Gemini Killer (Legion) – William Peter Blatty (Mondadori, 1992)

Il mio nome è Legione, perché siamo molti! 

Gemini Killer, il cui titolo originale è Legion (più pertinente, suggestivo e audace) è il seguito de L’Esorcista. Nei nostri cinema è uscito come il numero tre, diretto dallo stesso Blatty mentre il romanzo è direttamente collegato agli eventi del primo. Il personaggio principale stavolta è il tenente Kinderman, già presente in The Exorcist dove fa la sua porca figura ma è un tantino più secondario rispetto a Merrin e Karras.
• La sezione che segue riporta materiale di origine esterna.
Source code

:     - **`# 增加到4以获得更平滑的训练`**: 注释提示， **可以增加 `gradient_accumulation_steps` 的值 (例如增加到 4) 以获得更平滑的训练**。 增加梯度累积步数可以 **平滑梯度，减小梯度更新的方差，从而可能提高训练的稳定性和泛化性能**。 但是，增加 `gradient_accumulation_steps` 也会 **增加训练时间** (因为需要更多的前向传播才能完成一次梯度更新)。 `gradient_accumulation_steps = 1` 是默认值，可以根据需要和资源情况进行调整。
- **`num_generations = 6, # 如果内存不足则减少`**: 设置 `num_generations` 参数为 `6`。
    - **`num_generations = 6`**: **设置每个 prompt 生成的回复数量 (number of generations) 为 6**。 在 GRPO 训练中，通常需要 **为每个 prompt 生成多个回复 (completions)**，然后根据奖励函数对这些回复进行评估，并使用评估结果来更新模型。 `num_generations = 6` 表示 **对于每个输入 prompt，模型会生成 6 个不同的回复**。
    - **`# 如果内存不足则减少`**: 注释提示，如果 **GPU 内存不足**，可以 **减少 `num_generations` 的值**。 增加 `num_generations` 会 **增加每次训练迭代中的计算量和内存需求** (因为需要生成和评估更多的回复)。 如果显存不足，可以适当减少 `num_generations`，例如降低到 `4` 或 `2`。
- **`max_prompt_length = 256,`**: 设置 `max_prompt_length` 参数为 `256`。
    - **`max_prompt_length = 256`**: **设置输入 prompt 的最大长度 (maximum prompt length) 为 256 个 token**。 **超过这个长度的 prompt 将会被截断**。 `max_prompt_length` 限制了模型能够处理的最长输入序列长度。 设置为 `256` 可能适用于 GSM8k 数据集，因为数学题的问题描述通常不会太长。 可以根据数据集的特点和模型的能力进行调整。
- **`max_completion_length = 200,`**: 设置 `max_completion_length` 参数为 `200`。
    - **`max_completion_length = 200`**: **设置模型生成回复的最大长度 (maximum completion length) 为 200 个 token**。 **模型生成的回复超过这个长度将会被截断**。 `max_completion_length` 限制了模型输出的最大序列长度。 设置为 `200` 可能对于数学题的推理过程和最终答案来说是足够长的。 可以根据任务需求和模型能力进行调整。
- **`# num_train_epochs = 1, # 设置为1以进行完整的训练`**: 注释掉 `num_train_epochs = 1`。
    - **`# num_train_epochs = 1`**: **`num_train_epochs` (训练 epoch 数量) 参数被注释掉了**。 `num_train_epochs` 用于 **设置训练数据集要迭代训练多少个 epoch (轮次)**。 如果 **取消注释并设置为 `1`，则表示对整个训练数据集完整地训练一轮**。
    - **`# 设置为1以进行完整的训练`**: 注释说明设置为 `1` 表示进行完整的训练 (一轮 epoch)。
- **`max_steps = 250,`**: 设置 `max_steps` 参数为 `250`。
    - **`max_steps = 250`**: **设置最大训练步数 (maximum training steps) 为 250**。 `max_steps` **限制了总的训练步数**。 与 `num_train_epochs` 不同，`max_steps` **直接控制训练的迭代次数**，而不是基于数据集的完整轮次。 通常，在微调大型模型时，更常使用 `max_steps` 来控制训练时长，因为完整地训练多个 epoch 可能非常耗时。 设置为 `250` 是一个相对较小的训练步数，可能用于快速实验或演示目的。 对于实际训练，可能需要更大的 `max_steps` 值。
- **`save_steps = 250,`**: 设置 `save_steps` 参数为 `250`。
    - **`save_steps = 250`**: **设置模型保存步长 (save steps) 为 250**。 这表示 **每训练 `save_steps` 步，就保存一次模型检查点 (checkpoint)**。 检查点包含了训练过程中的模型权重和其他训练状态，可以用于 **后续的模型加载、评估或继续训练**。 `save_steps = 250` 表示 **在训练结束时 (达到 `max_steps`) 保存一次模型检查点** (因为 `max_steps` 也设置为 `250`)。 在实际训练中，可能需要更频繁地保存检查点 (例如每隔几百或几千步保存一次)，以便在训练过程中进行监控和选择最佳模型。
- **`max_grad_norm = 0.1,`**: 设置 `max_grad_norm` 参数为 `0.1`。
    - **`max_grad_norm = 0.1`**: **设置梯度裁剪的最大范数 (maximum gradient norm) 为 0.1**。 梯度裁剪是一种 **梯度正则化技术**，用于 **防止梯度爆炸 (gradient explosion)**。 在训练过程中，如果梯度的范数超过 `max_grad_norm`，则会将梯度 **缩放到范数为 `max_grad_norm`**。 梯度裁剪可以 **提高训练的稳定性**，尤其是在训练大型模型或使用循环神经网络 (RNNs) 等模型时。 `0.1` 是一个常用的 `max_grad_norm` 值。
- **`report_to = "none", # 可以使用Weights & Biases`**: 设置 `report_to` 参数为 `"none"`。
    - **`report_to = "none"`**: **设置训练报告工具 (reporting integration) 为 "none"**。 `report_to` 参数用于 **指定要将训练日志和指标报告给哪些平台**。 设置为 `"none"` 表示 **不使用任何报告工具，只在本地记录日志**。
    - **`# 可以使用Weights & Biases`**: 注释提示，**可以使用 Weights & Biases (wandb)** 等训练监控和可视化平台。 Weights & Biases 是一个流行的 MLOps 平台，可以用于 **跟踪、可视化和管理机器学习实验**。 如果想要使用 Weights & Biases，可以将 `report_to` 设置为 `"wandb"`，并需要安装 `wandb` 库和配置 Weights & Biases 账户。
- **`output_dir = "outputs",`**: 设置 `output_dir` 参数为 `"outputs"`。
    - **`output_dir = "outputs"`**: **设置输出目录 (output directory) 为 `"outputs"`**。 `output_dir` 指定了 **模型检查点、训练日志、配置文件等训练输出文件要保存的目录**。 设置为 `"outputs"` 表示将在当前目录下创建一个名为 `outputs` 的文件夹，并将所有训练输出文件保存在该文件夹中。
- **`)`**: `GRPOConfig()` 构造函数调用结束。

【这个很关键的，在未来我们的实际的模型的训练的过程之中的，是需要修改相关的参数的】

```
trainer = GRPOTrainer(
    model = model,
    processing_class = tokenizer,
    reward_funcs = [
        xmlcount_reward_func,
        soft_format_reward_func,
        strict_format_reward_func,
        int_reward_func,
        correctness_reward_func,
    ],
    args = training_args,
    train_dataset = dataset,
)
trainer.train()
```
Tra il tenente e Padre Karras c’era una profonda amicizia che nella versione di Friedkin non si nota più di tanto e nemmeno nel libro. In effetti Blatty bara un po’ perché sul romanzo i due si conoscono poco, nutrono una certa simpatia l’uno per l’altro ma da qui a parlare di migliori amici, ne passa. Poco importa. Rispetto al primo capitolo della saga di Pazuzu, questa volta siamo più nell’ambito del thriller/horror con tanto di assassino seriale a cui dar la caccia. Alcune delle vittime sono preti. Gli elementi che ricorrono e fanno pensare a un solo artefice riguardano il modus operandi, quello sì. Sembrerebbe trattarsi di Gemini Killer.
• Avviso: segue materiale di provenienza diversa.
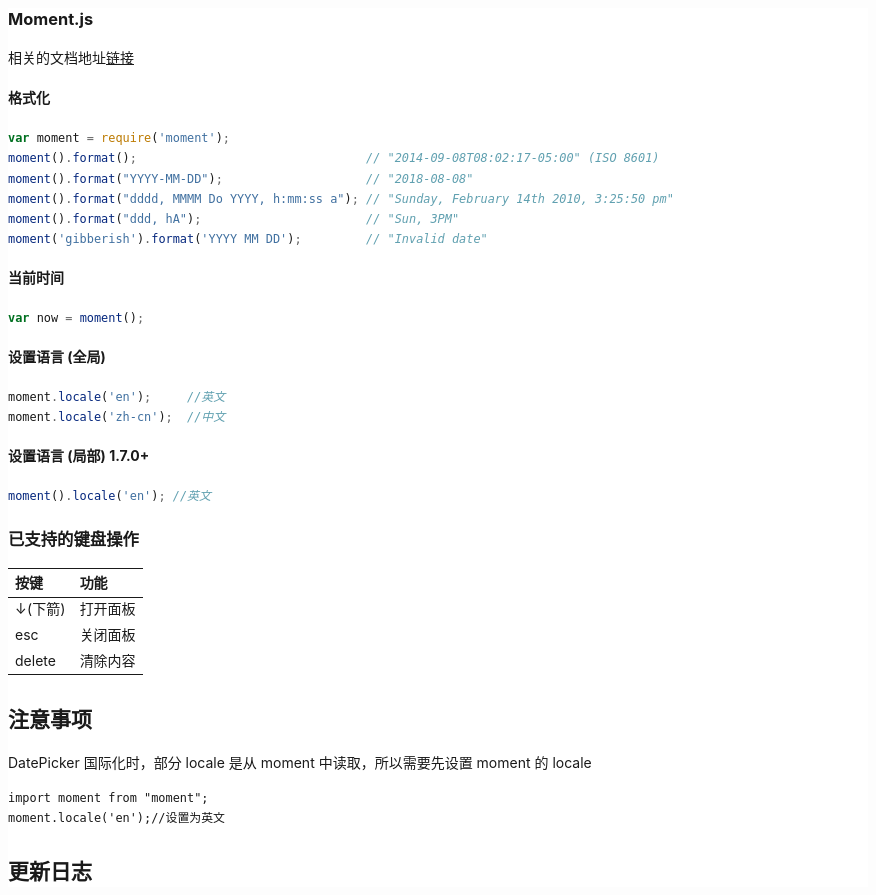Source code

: 
### Moment.js
相关的文档地址[链接](http://momentjs.cn/docs/)
#### 格式化

```javascript
var moment = require('moment');
moment().format();                                // "2014-09-08T08:02:17-05:00" (ISO 8601)
moment().format("YYYY-MM-DD");                    // "2018-08-08"
moment().format("dddd, MMMM Do YYYY, h:mm:ss a"); // "Sunday, February 14th 2010, 3:25:50 pm"
moment().format("ddd, hA");                       // "Sun, 3PM"
moment('gibberish').format('YYYY MM DD');         // "Invalid date"
```

#### 当前时间

```javascript
var now = moment();
```

#### 设置语言 (全局)

```javascript
moment.locale('en');     //英文
moment.locale('zh-cn');  //中文
```

#### 设置语言 (局部) 1.7.0+

```javascript
moment().locale('en'); //英文
```



### 已支持的键盘操作

|按键|功能|
|:---|:----|
|↓(下箭) |打开面板|
|esc |关闭面板|
|delete |清除内容|


## 注意事项

DatePicker 国际化时，部分 locale 是从 moment 中读取，所以需要先设置 moment 的 locale

```
import moment from "moment";
moment.locale('en');//设置为英文

```

## 更新日志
Curioso. Il serial killer Gemini Killer infatti sparì senza lasciare traccia una decina di anni prima, a ridosso del caso di una bambina posseduta da un diavolo e di un prete che volò giù da una finestra e si fracassò tutte le ossa lungo una gran rampa di scale.
Gemini Killer è un romanzo del 1981 ma in Italia fu pubblicato circa dieci anni più tardi, presso Mondadori per la compianta collana Mystbooks. Ovviamente non si tratta di un normale thriller a tinte forti ma in un certo senso si avvicina molto al territorio di Richard Harris, con il poliziotto che affronta, a colpi di spettacolari dialoghi tra metafisica, follia e ragione, una mente criminale superiore. Qui ci sono di mezzo forze soprannaturali o forse no. L’enigma si spiega solo se in fondo in fondo riuscite a credere che intorno a questo mondo materiale fatto di tragedie, fame, malattie e guerre, aleggino sul serio delle creature inquiete chiamate demoni.
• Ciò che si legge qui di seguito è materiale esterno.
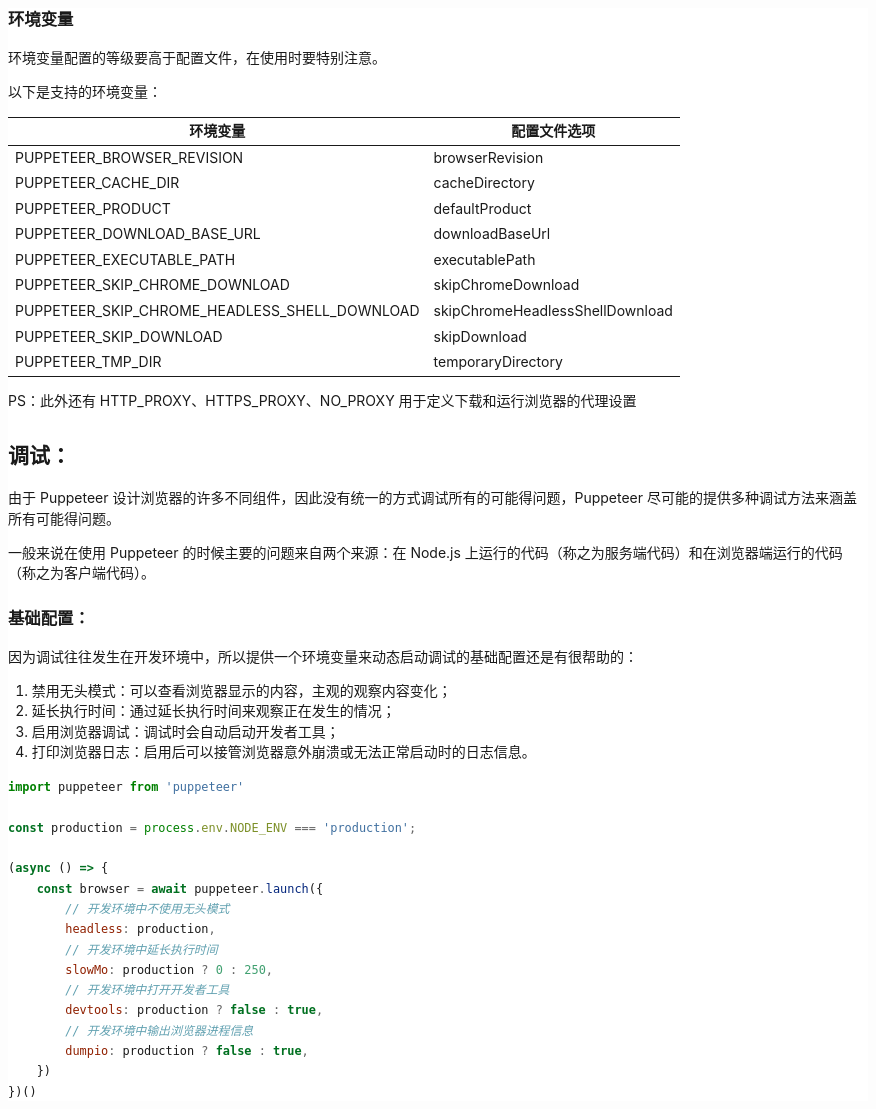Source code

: ### 环境变量

环境变量配置的等级要高于配置文件，在使用时要特别注意。

以下是支持的环境变量：

| 环境变量                                      | 配置文件选项                    |
| --------------------------------------------- | ------------------------------- |
| PUPPETEER_BROWSER_REVISION                    | browserRevision                 |
| PUPPETEER_CACHE_DIR                           | cacheDirectory                  |
| PUPPETEER_PRODUCT                             | defaultProduct                  |
| PUPPETEER_DOWNLOAD_BASE_URL                   | downloadBaseUrl                 |
| PUPPETEER_EXECUTABLE_PATH                     | executablePath                  |
| PUPPETEER_SKIP_CHROME_DOWNLOAD                | skipChromeDownload              |
| PUPPETEER_SKIP_CHROME_HEADLESS_SHELL_DOWNLOAD | skipChromeHeadlessShellDownload |
| PUPPETEER_SKIP_DOWNLOAD                       | skipDownload                    |
| PUPPETEER_TMP_DIR                             | temporaryDirectory              |

PS：此外还有 HTTP_PROXY、HTTPS_PROXY、NO_PROXY 用于定义下载和运行浏览器的代理设置

## 调试：

由于 Puppeteer 设计浏览器的许多不同组件，因此没有统一的方式调试所有的可能得问题，Puppeteer 尽可能的提供多种调试方法来涵盖所有可能得问题。

一般来说在使用 Puppeteer 的时候主要的问题来自两个来源：在 Node.js 上运行的代码（称之为服务端代码）和在浏览器端运行的代码（称之为客户端代码）。

### 基础配置：

因为调试往往发生在开发环境中，所以提供一个环境变量来动态启动调试的基础配置还是有很帮助的：

1. 禁用无头模式：可以查看浏览器显示的内容，主观的观察内容变化；
2. 延长执行时间：通过延长执行时间来观察正在发生的情况；
3. 启用浏览器调试：调试时会自动启动开发者工具；
4. 打印浏览器日志：启用后可以接管浏览器意外崩溃或无法正常启动时的日志信息。

```javascript
import puppeteer from 'puppeteer'

const production = process.env.NODE_ENV === 'production';

(async () => {
    const browser = await puppeteer.launch({
        // 开发环境中不使用无头模式
        headless: production,
        // 开发环境中延长执行时间
        slowMo: production ? 0 : 250,
        // 开发环境中打开开发者工具
        devtools: production ? false : true,
        // 开发环境中输出浏览器进程信息
        dumpio: production ? false : true,
    })
})()
```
Tutto sommato il libro di Blatty andava bene per un film televisivo: gli omicidi vengono raccontati, proprio come avviene nel suo film e mai mostrati. Nulla accade durante. E qui arriviamo al nocciolo. Ci sono alcune delle conversazioni più intriganti e stimolanti mai scritte in ambito horror e noir, ma forse alla fine appesantiscono la trama, rendendo il tutto un po’ troppo verboso e in chiacchiera.
Talvolta il modo di fare di Kinderman, con il suo continuo balletto tra serio e faceto apparentemente fuori da ogni logica, le sue rapsodiche riflessioni su vita, morte e miracoli e le improvvise intuizioni sugli omicidi misteriosi, è forzato e stancante, però va ammesso che quando a Blatty, il giochetto del tip-tap tra Sherlock Holmes, Dostoevskij e Groucho Marx, riesce c’è da spassarsela.

L’atmosfera è pregna di cattiveria e zolfo ma con un finale di speranza che ci sgancia sulla testa una teoria sul mondo che qualcosa su cui riflettere ce la offre eccome. La diciamo qui perché tanto non svela nulla sull’intrigo. Blatty la definisce tra l’altro già nel precedente romanzo, L’esorcista. Comunque, Kinderman la espone in una tavola calda, tra pensieri sulla Svizzera e la sua pace millenaria (che alla fine ha prodotto solo un orologio a cucù) e i fratelli Karamazov, il dovere di esser buoni con i nostri simili e tante altre cose interessanti. Ecco la teoria: e se tutto il creato fosse le parti divise di un solo essere? Se queste parti fossero in perenne, anche se impercettibile, manovra di ricongiunzione di quell’essere? Se quell’essere fosse stato uno solo, caduto e decuplicato con il cosiddetto Big-Bang? E finisco, se l’Angelo caduto, il portatore di luce fosse il nostro vero padre e alla base della nascita di tutto quanto quello che conosciamo e ci riguarda, dipendesse una condanna, una cacciata divina? Insomma, ecco cosa dice Kinderman, quel “mi chiamo Legione, perché siamo in molti” detto dal posseduto nel Vangelo, da Regan e da Gemini Killer nel corpo di Karras, potrebbe avere un significato ben più rivelante e meno spaventoso di quello che abbiamo sempre creduto, no?